Odom has had a rough few years. After a whirlwind romance and marriage to Khloe in 2009, he was traded to the Dallas Mavericks and promptly benched. He and Khloe finalized their divorce this year. He’s also had issues involving his estranged father, an addict who hits him up for cash, and his best friend Jamie, who died in June from a disease related to drug use. On top of that, his other best friend, writer/producer Bobby Heyward, died later in June of a presumed drug overdose.

He’s a sympathetic figure, but he’s clearly not blameless—rumors of his drug use and multiple mistresses began to circulate long before Khloe admitted their marriage had problems, and his promiscuity was allegedly the reason they divorced (he even rapped about cheating on Khloe). But considering all this, the Kardashians treated him remarkably well on their show.

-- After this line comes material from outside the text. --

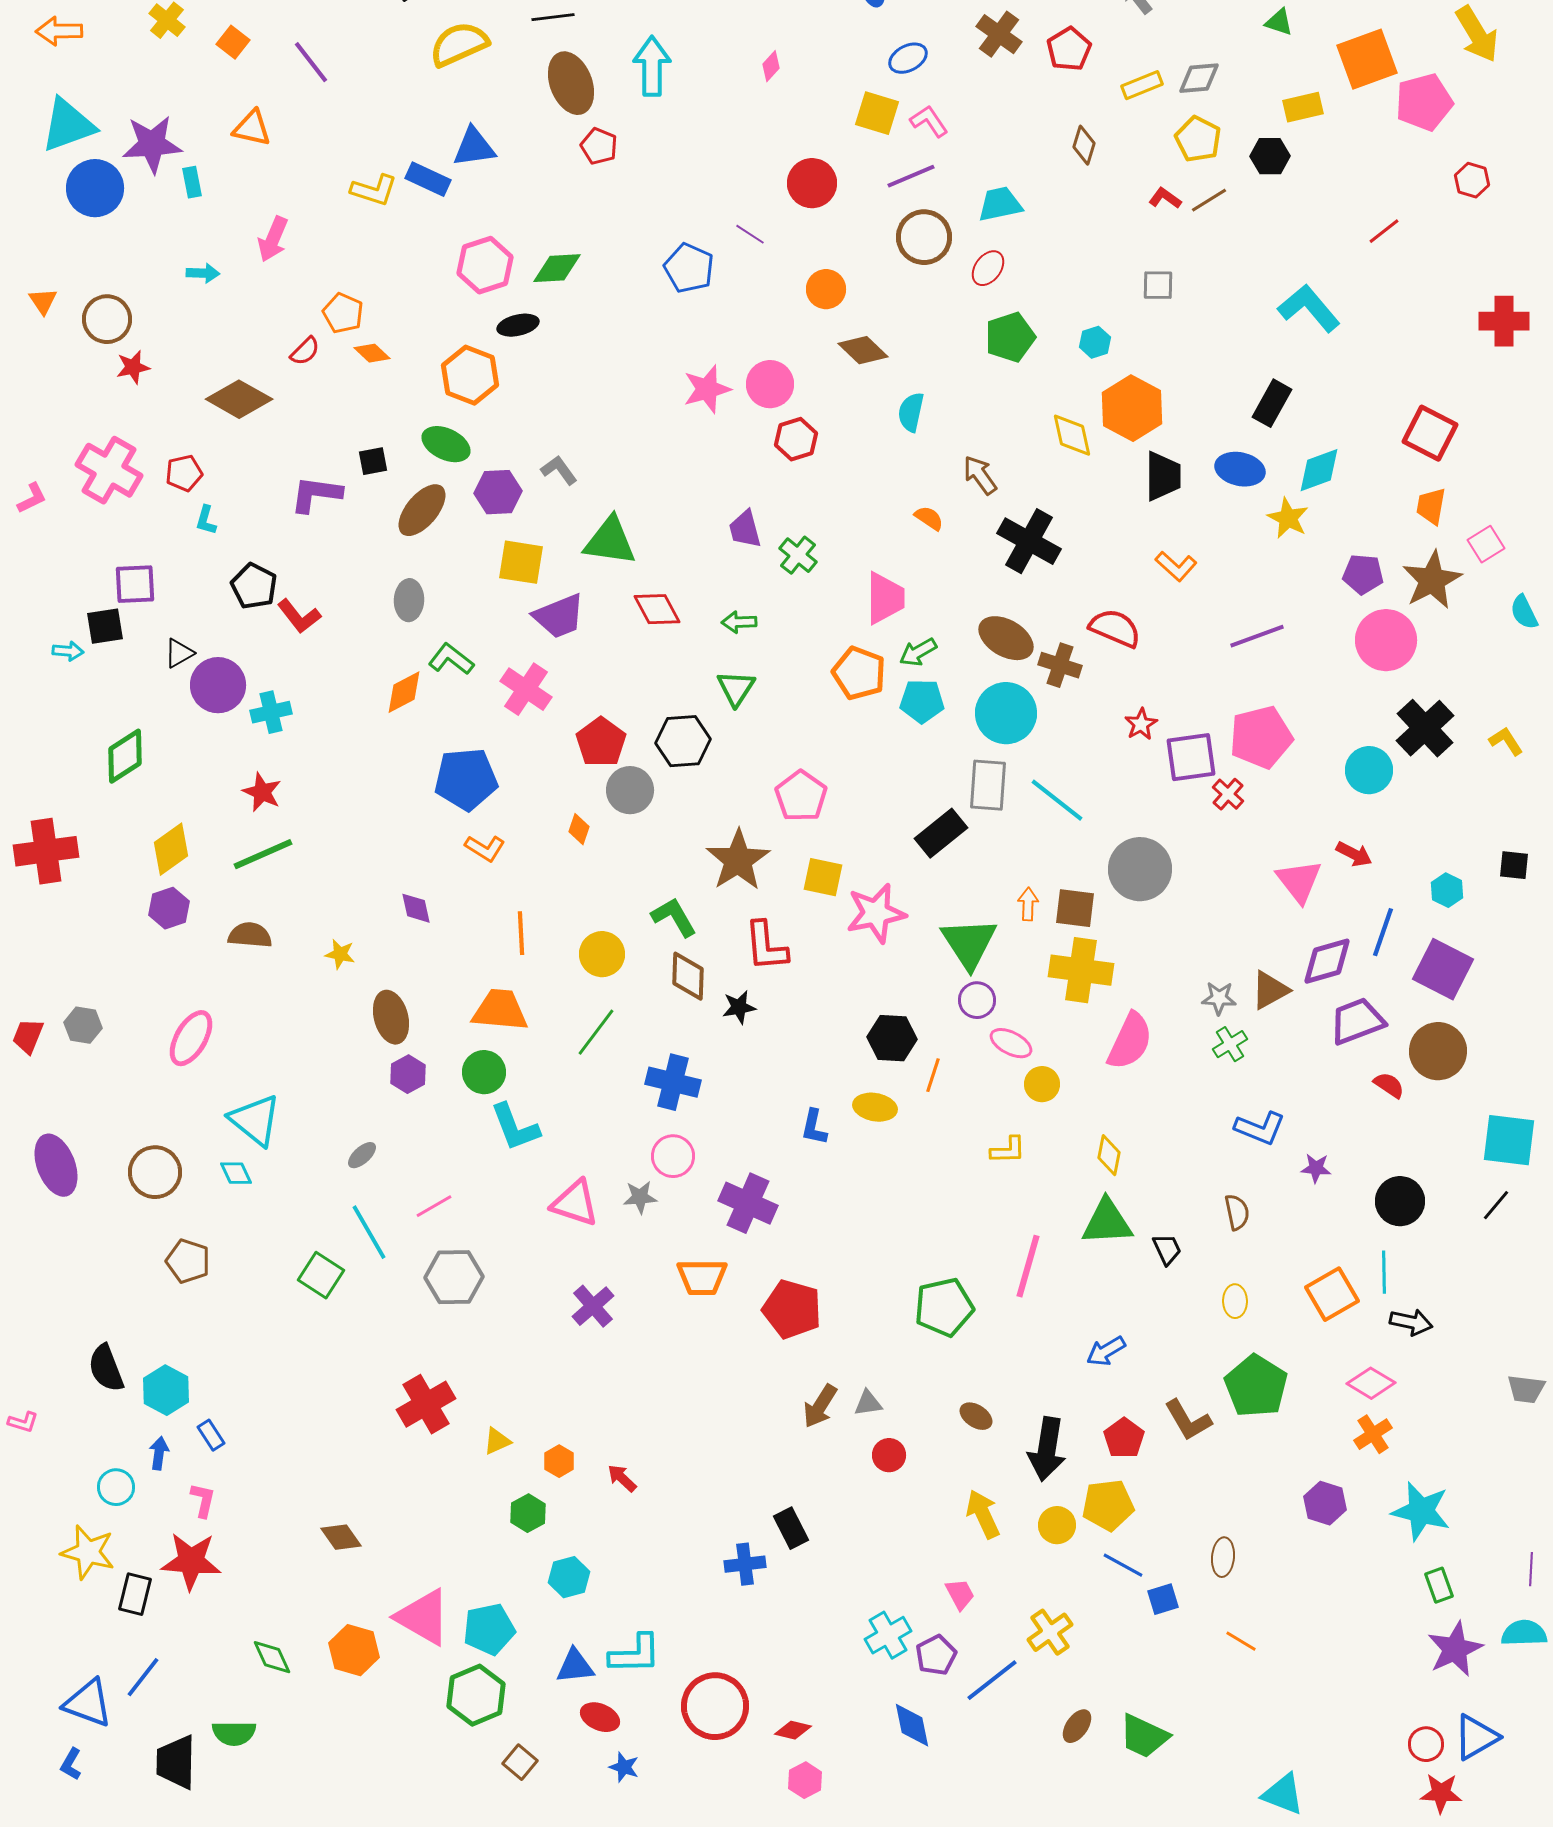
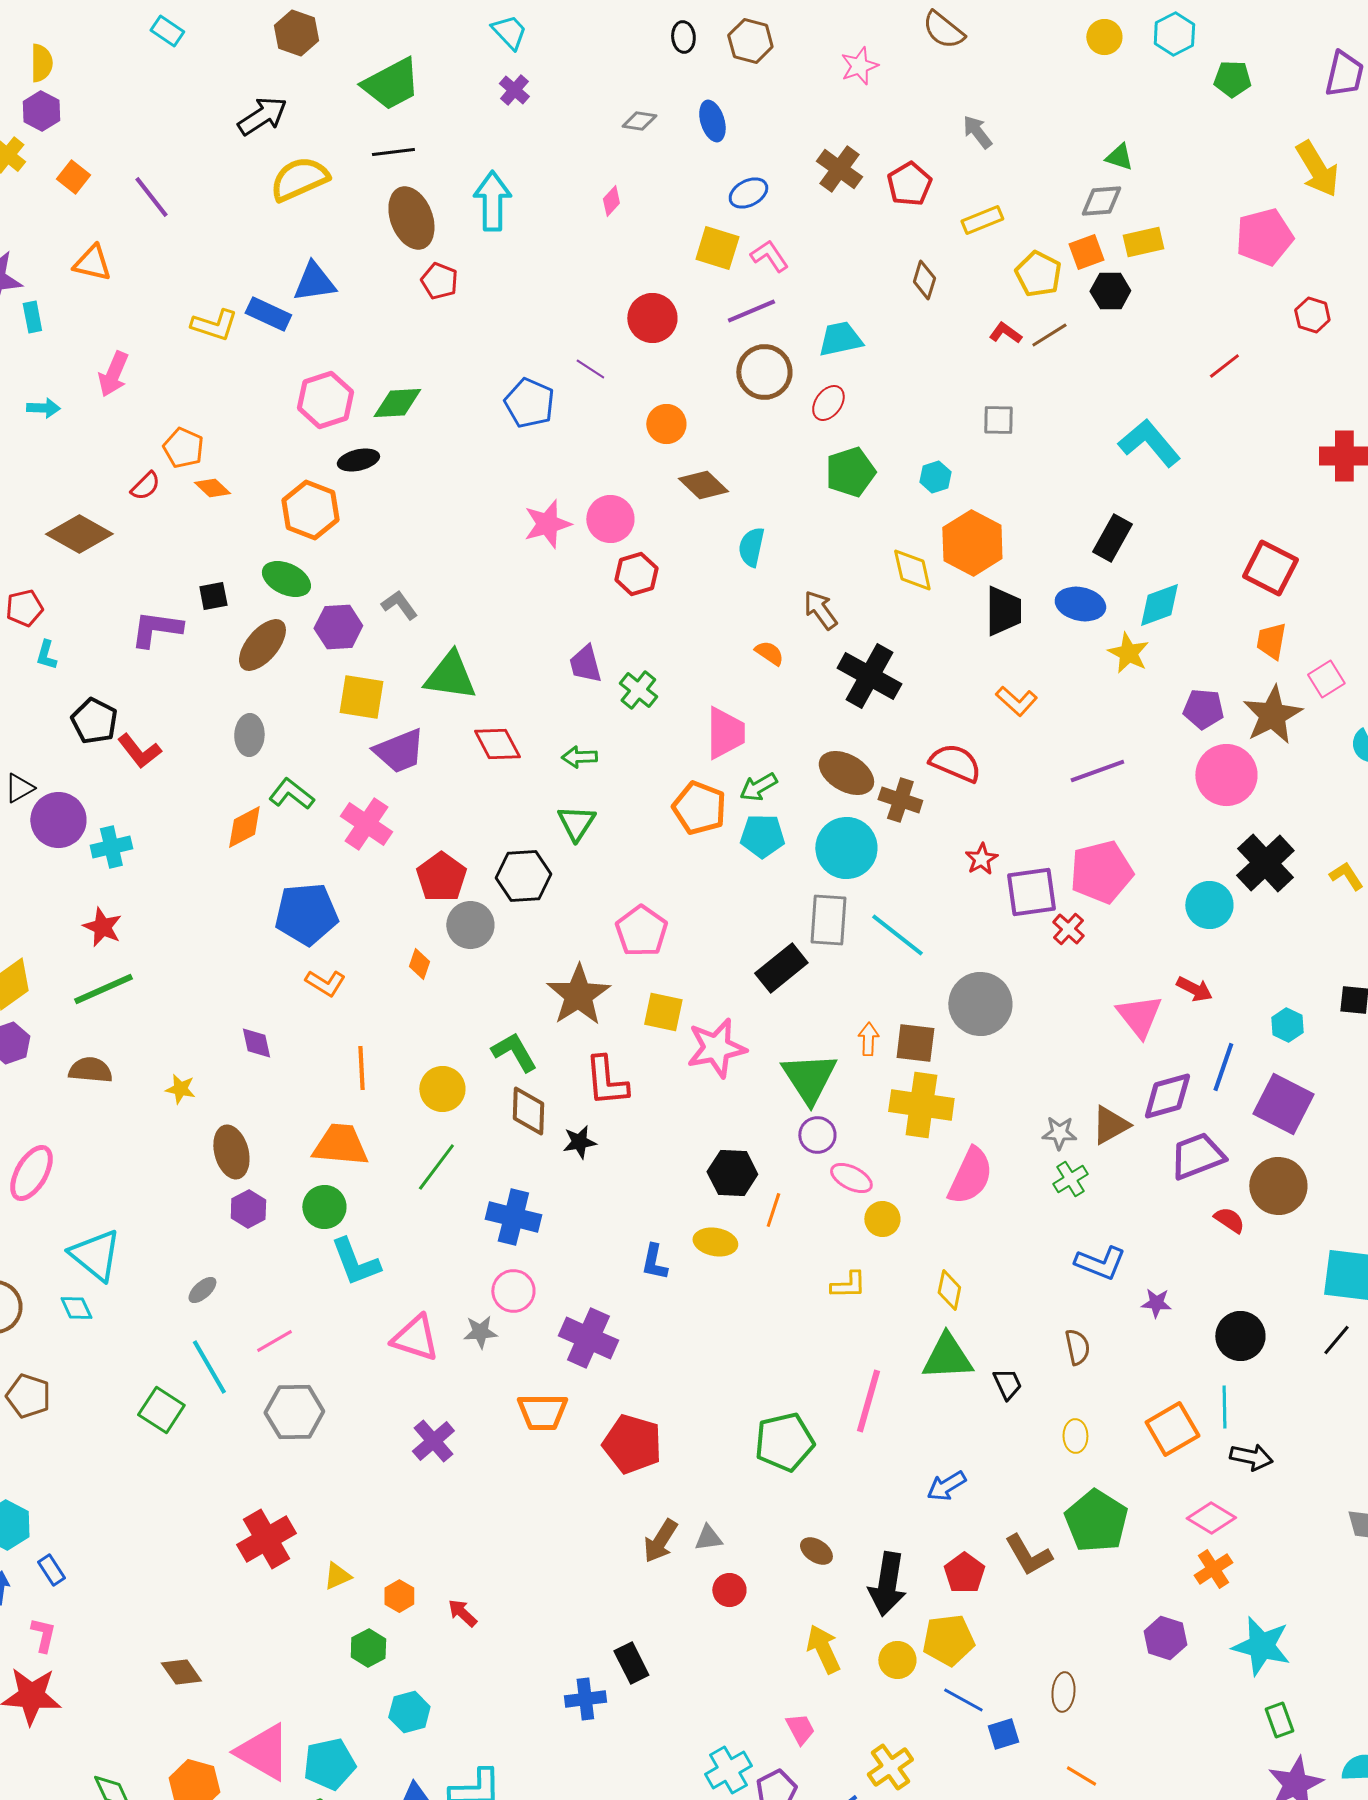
orange square: (1367, 59) -> (1086, 252), moved, size x0.6
gray diamond: (1199, 78) -> (1101, 201), moved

Khloe in particular has kept Odom out of the spotlight. While the two were together, she repeatedly shut down criticism from Kim about Odom, telling Kim that it was none of her business. “‘There are some things that not everybody knows, and me and Lamar are the only people who do need to know [when it comes to getting pregnant],” she said. A year later, Khloe revealed that she hadn’t wanted kids with Lamar because their marriage was on the rocks—which she explicitly didn’t mention when Kim pressed her on the air. Even when she explicitly discussed Odom’s cheating, her anger was directed at herself, for “lying to everyone.” And in the same episode, Kris Jenner expressed her concern for Odom: “I love him very much and I want him to be OK.” 

It seemed like a marked difference from the way Kris treated Kim’s confession that she wasn’t enthused about her then-husband Kris Humphries—she took her daughter’s side without question. (Of course there are rumors that this scene was staged, but by staging it, the Kardashians only further demonstrate how easy it is to win sympathy with their audience and drag someone else’s name through the mud.) Odom’s depiction is also markedly different from, say, Scott Disick’s; multiple scenes show Disick shouting or deliriously drunk. Surely it would’ve been easy to film the same types of scenes with Odom, but they don’t appear in the show.

The cringiest moment in the show’s depiction of Odom was the episode that aired two weeks ago, in which Odom called Khloe to tell her that a friend of his had died, and Khloe’s response was cavalier. But still, the show made it clear that Odom was struggling; Khloe confessed to being “on high alert” for her ex-husband. Kardashians hasn’t glossed over Odom’s issues, but it hasn’t demonized him, either. Overall, in a series that has no shortage of scoundrels and scumbags orbiting the show’s central women, Odom comes off less as a dirty cheating ex-husband than a decent, deeply troubled guy.